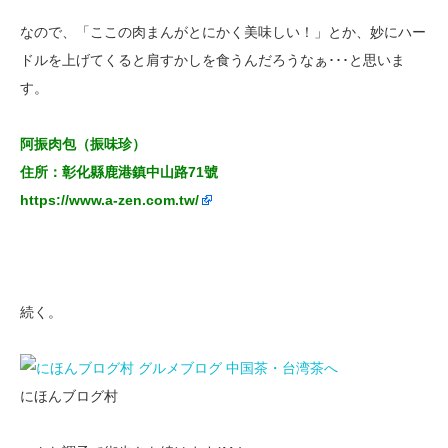
なので、「ここの肉まんがとにかく美味しい！」とか、妙にハー
ドルを上げてくると肩すかしを食うんだろうなぁ･･･と思いま
す。
阿振肉包（振味珍）
住所：彰化縣鹿港鎮中山路71號
https://www.a-zen.com.tw/
続く。
にほんブログ村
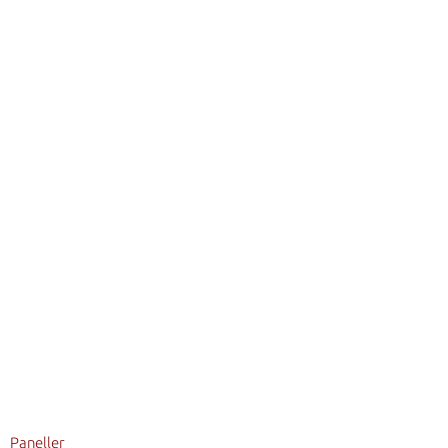
Paneller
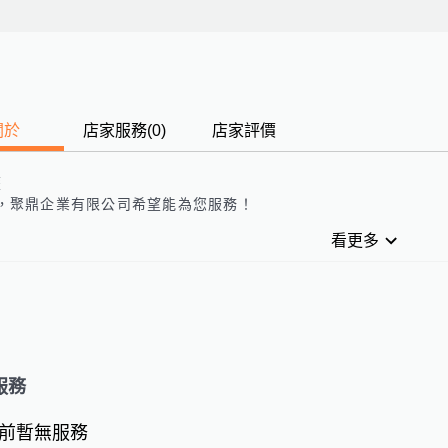
關於
店家服務
(
0
)
店家評價
歷
，
聚鼎企業有限公司
希望能為您服務！
看更多
服務
前暫無服務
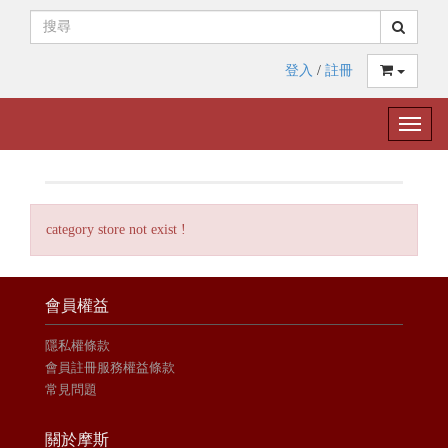
登入
/
註冊
Toggle
naviga
category store not exist !
會員權益
隱私權條款
會員註冊服務權益條款
常見問題
關於摩斯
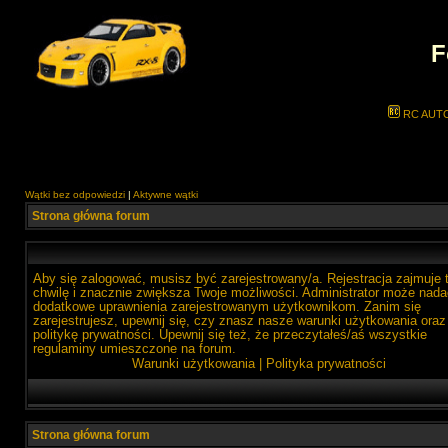
F
RC AUT
Wątki bez odpowiedzi
|
Aktywne wątki
Strona główna forum
Aby się zalogować, musisz być zarejestrowany/a. Rejestracja zajmuje 
chwilę i znacznie zwiększa Twoje możliwości. Administrator może nada
dodatkowe uprawnienia zarejestrowanym użytkownikom. Zanim się
zarejestrujesz, upewnij się, czy znasz nasze warunki użytkowania oraz
politykę prywatności. Upewnij się też, że przeczytałeś/aś wszystkie
regulaminy umieszczone na forum.
Warunki użytkowania
|
Polityka prywatności
Strona główna forum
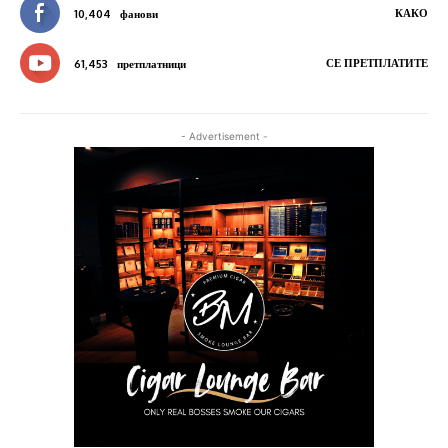
КАКО
10,404
фанови
СЕ ПРЕТПЛАТИТЕ
61,453
претплатници
- Advertisement -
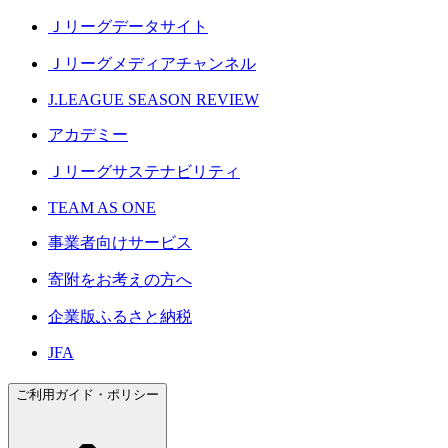
Ｊリーグデータサイト
Ｊリーグメディアチャンネル
J.LEAGUE SEASON REVIEW
アカデミー
Ｊリーグサステナビリティ
TEAM AS ONE
事業者向けサービス
寄附をお考えの方へ
企業版ふるさと納税
JFA
ご利用ガイド・ポリシー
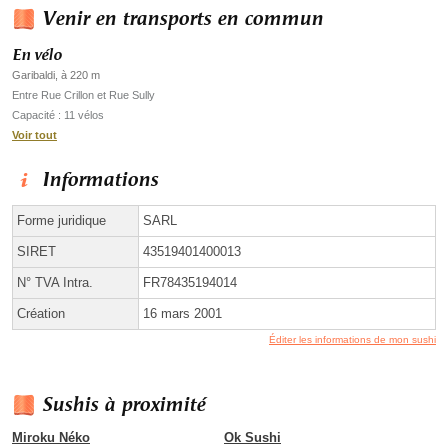
Venir en transports en commun
En vélo
Garibaldi, à 220 m
Entre Rue Crillon et Rue Sully
Capacité : 11 vélos
Voir tout
Informations
Forme juridique
SARL
SIRET
43519401400013
N° TVA Intra.
FR78435194014
Création
16 mars 2001
Éditer les informations de mon sushi
Sushis à proximité
Miroku Néko
Ok Sushi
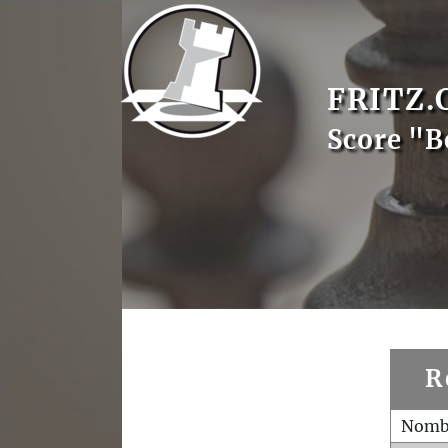
FRITZ.
Score "B
R
Nombr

(EXERCISE AIM): Please print every line of the listing above exactly as it appears, leaving out the pictures.

(RESPONSE TO THE TASK):
なので、「ここの肉まんがとにかく美味しい！」とか、妙にハー
ドルを上げてくると肩すかしを食うんだろうなぁ･･･と思いま
す。
阿振肉包（振味珍）
住所：彰化縣鹿港鎮中山路71號
https://www.a-zen.com.tw/
続く。
にほんブログ村
Paneller
關於
店家服務
(
0
)
店家評價
歷
，
聚鼎企業有限公司
希望能為您服務！
看更多
服務
前暫無服務
登入
/
註冊
Toggle
naviga
category store not exist !
會員權益
隱私權條款
會員註冊服務權益條款
常見問題
關於摩斯
F
RC AUT
Wątki bez odpowiedzi
|
Aktywne wątki
Strona główna forum
Aby się zalogować, musisz być zarejestrowany/a. Rejestracja zajmuje 
chwilę i znacznie zwiększa Twoje możliwości. Administrator może nada
dodatkowe uprawnienia zarejestrowanym użytkownikom. Zanim się
zarejestrujesz, upewnij się, czy znasz nasze warunki użytkowania oraz
politykę prywatności. Upewnij się też, że przeczytałeś/aś wszystkie
regulaminy umieszczone na forum.
Warunki użytkowania
|
Polityka prywatności
Strona główna forum
КАКО
10,404
фанови
СЕ ПРЕТПЛАТИТЕ
61,453
претплатници
- Advertisement -
Ｊリーグデータサイト
Ｊリーグメディアチャンネル
J.LEAGUE SEASON REVIEW
アカデミー
Ｊリーグサステナビリティ
TEAM AS ONE
事業者向けサービス
寄附をお考えの方へ
企業版ふるさと納税
JFA
ご利用ガイド・ポリシー
Venir en transports en commun
En vélo
Garibaldi, à 220 m
Entre Rue Crillon et Rue Sully
Capacité : 11 vélos
Voir tout
Informations
Forme juridique
SARL
SIRET
43519401400013
N° TVA Intra.
FR78435194014
Création
16 mars 2001
Éditer les informations de mon sushi
Sushis à proximité
Miroku Néko
Ok Sushi
FRITZ.
Score "B
R
Nombr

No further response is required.